В начале лета 1929 г. Гордон снимает скромную комнату на Малой Бронной в бывшей швейной мастерской:

«…Гордон снимал комнату рядом, на Малой Бронной.»

«Комната Гордона была странного устройства. На ее месте была когда‑то мастерская модного портного, с двумя отделениями, нижним и верхним.»

В 1929 г. Гордон, Живаго и Дудоров по-прежнему являются друзьями и общаются:

«В комнате жил Гордон. У него сидели Живаго, Дудоров и Марина с детьми.»

«Между ними шла беседа, одна из тех летних, ленивых, неторопливых бесед, какие заводятся между школьными товарищами, годам дружбы которых потерян счет.»

К 1929 г. Гордон и Дудоров, судя по всему, являются профессорами. Их вкусы в книгах, музыке и т.д оказываются средними. Юрий Живаго считает, что их средний вкус хуже безвкусицы:

«Гордон и Дудоров принадлежали к хорошему профессорскому кругу. Они проводили жизнь среди хороших книг, хороших мыслителей, хороших композиторов, хорошей, всегда, вчера и сегодня хорошей, и только хорошей музыки, и они не знали, что бедствие среднего вкуса хуже бедствия безвкусицы.»

Юрия Живаго печалит тот факт, что Гордон и Дудоров не владеют даром речи и что у них бедный словарь:

«В этом положении был только Юрий Андреевич. Его друзьям не хватало нужных выражений. Они не владели даром речи. В восполнение бедного словаря они, разговаривая, расхаживали по комнате, затягивались папиросою, размахивали руками, по несколько раз повторяли одно и то же («Это, брат, нечестно; вот именно, нечестно; да, да, нечестно»).
Они не сознавали, что этот излишний драматизм их общения совсем не означает горячности и широты характера, но, наоборот, выражает несовершенство, пробел.»

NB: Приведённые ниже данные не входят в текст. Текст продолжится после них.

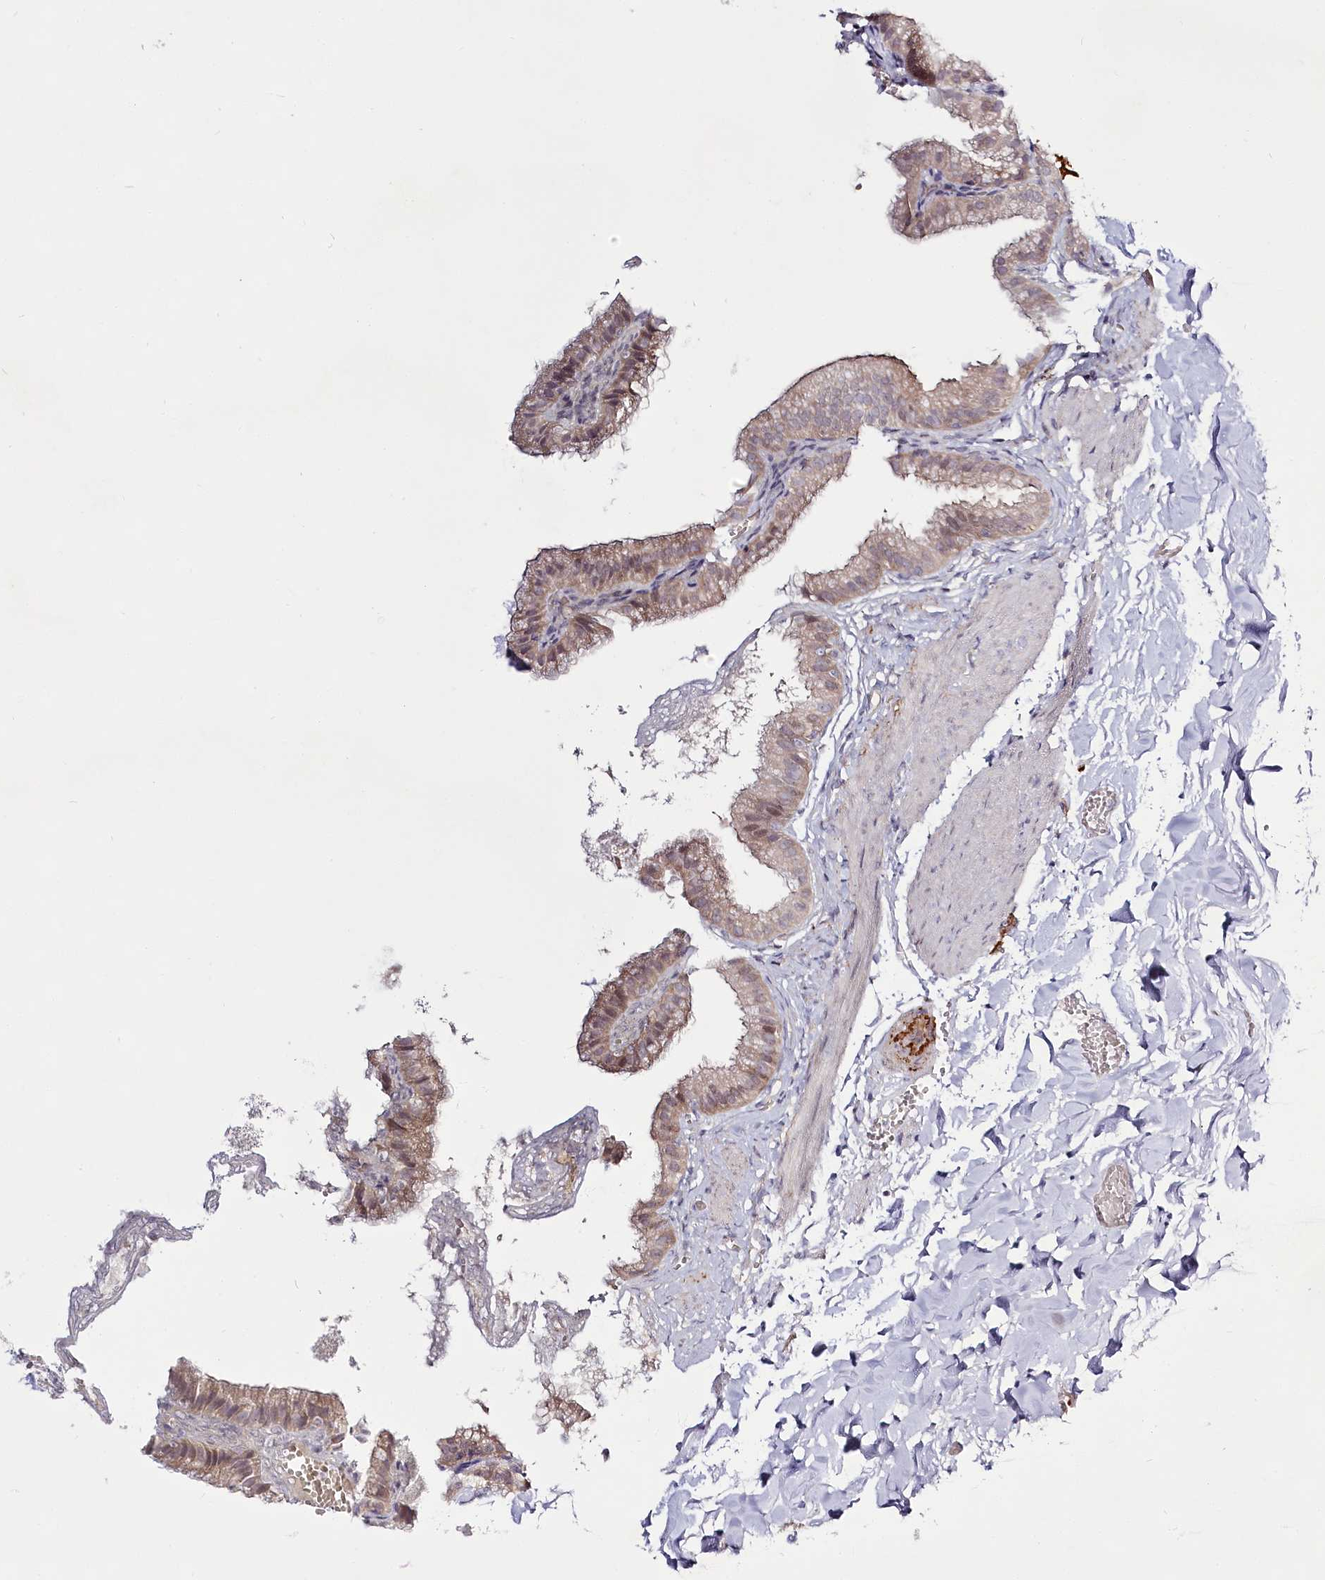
{"staining": {"intensity": "weak", "quantity": ">75%", "location": "cytoplasmic/membranous"}, "tissue": "gallbladder", "cell_type": "Glandular cells", "image_type": "normal", "snomed": [{"axis": "morphology", "description": "Normal tissue, NOS"}, {"axis": "topography", "description": "Gallbladder"}], "caption": "This histopathology image displays immunohistochemistry staining of unremarkable human gallbladder, with low weak cytoplasmic/membranous staining in approximately >75% of glandular cells.", "gene": "SPINK13", "patient": {"sex": "male", "age": 38}}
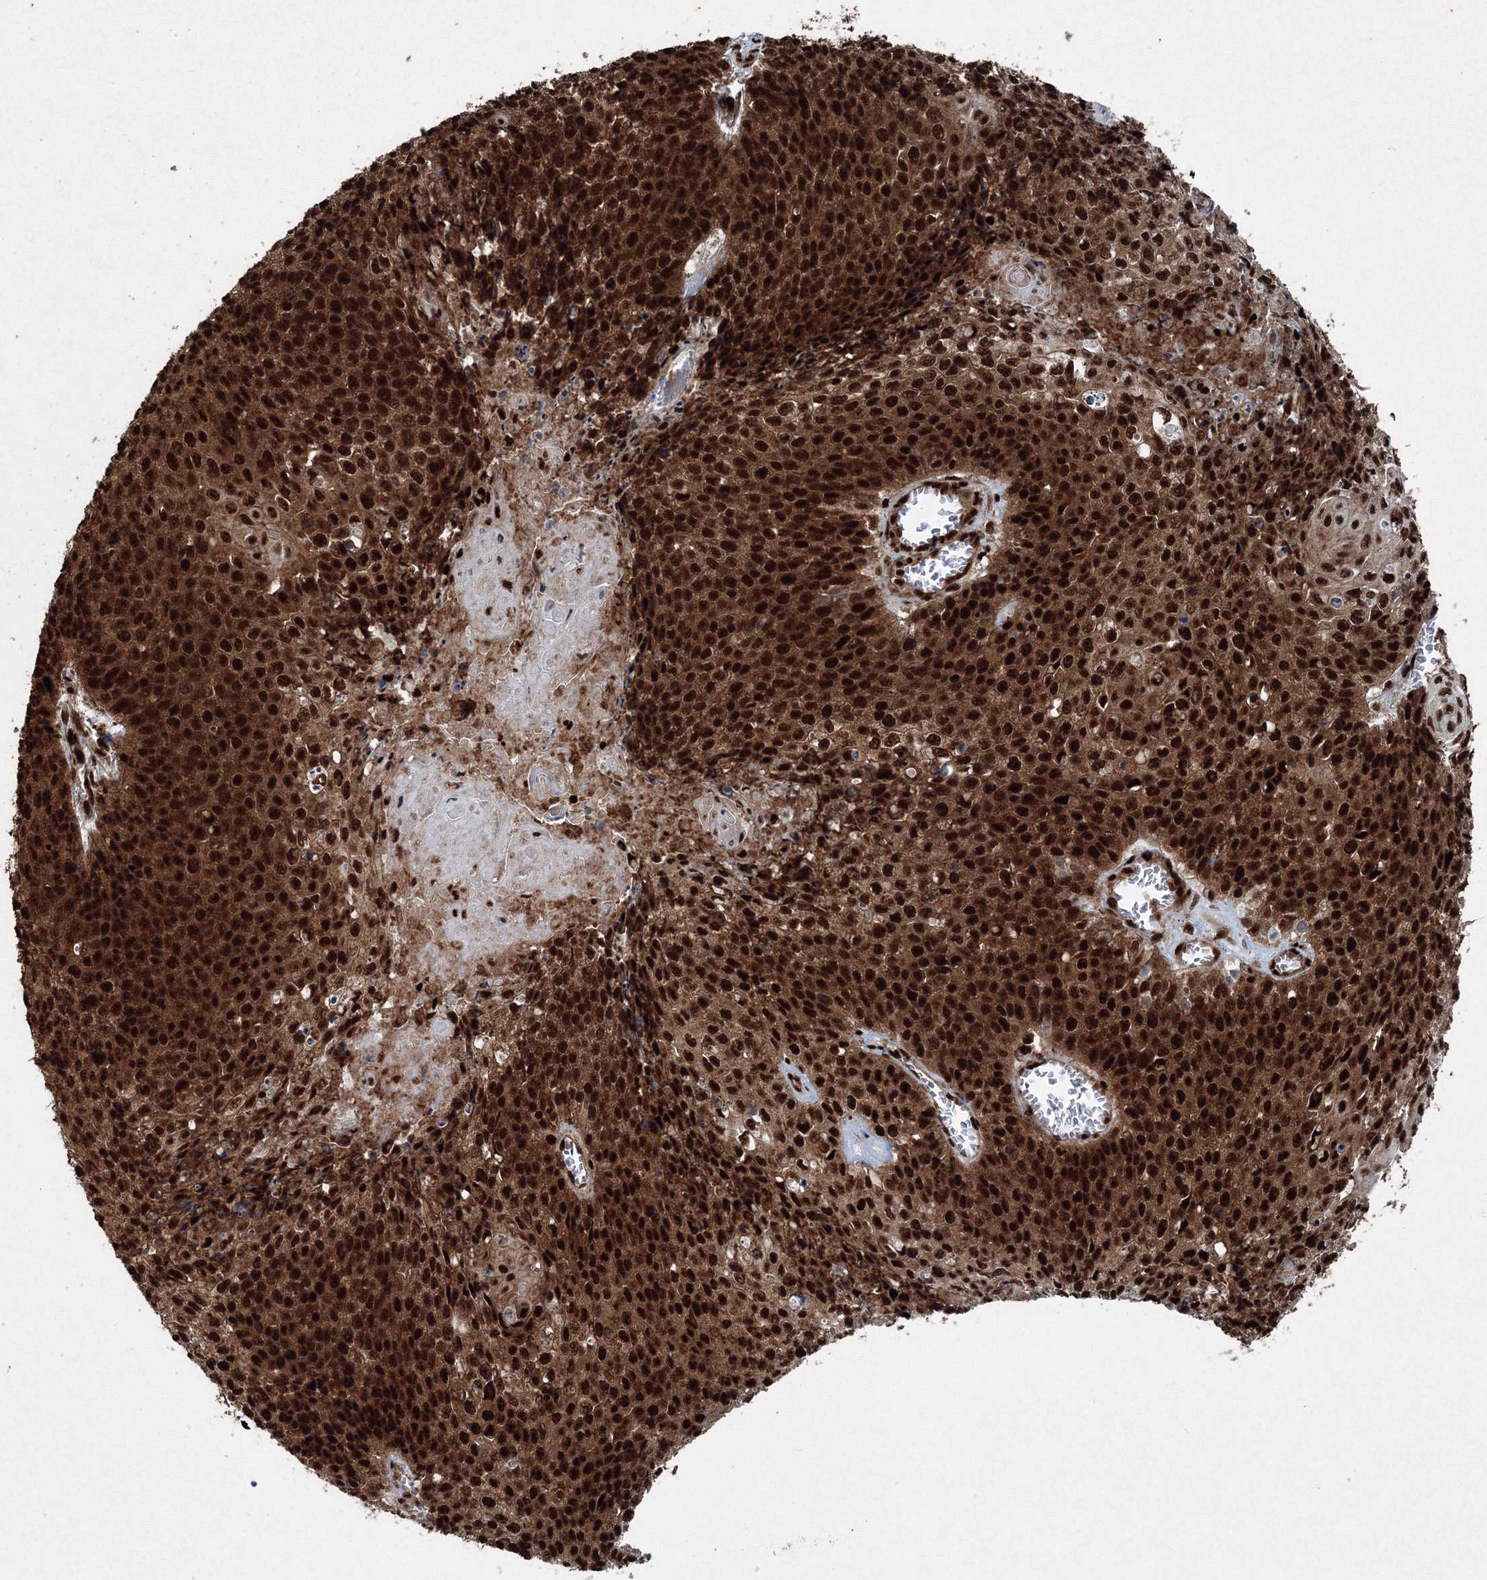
{"staining": {"intensity": "strong", "quantity": ">75%", "location": "cytoplasmic/membranous,nuclear"}, "tissue": "cervical cancer", "cell_type": "Tumor cells", "image_type": "cancer", "snomed": [{"axis": "morphology", "description": "Squamous cell carcinoma, NOS"}, {"axis": "topography", "description": "Cervix"}], "caption": "A micrograph showing strong cytoplasmic/membranous and nuclear staining in approximately >75% of tumor cells in cervical cancer, as visualized by brown immunohistochemical staining.", "gene": "SNRPC", "patient": {"sex": "female", "age": 39}}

Гордон и Дудоров являются бесконечно ординарными людьми, по мнению Юрия Живаго. Однако Юрий не решается сказать им эту правду в лицо:

«Однако не мог же он сказать им: «Дорогие друзья, о как безнадежно ординарны вы и круг, который вы представляете, и блеск и искусство ваших любимых имен и авторитетов. Единственно живое и яркое в вас – это то, что вы жили в одно время со мной и меня знали». Но что было бы, если бы друзьям можно было делать подобные признания! И чтобы не огорчать их, Юрий Андреевич покорно их выслушивал.»

Михаил Гордон и Дудоров не умеют свободно думать и управлять разговором, по мнению Юрия Живаго:

«Гордон и Дудоров не знали, что даже упреки, которыми они осыпали Живаго, внушались им не чувством преданности другу и желанием повлиять на него, а только неумением свободно думать и управлять по своей воле разговором.»

«Ему насквозь были ясны пружины их пафоса, шаткость их участия, механизм их рассуждений.»

Из-за отсутствия оригинальности Михаил Гордон предпочитает избитые рассуждения и стереотипность мыслей и чувств:

«Рассуждения Дудорова были близки душе Гордона именно своей избитостью. Он сочувственно кивал головой Иннокентию и с ним соглашался. Как раз стереотипность того, что говорил и чувствовал Дудоров, особенно трогала Гордона. Подражательность прописных чувств он принимал за их общечеловечность.»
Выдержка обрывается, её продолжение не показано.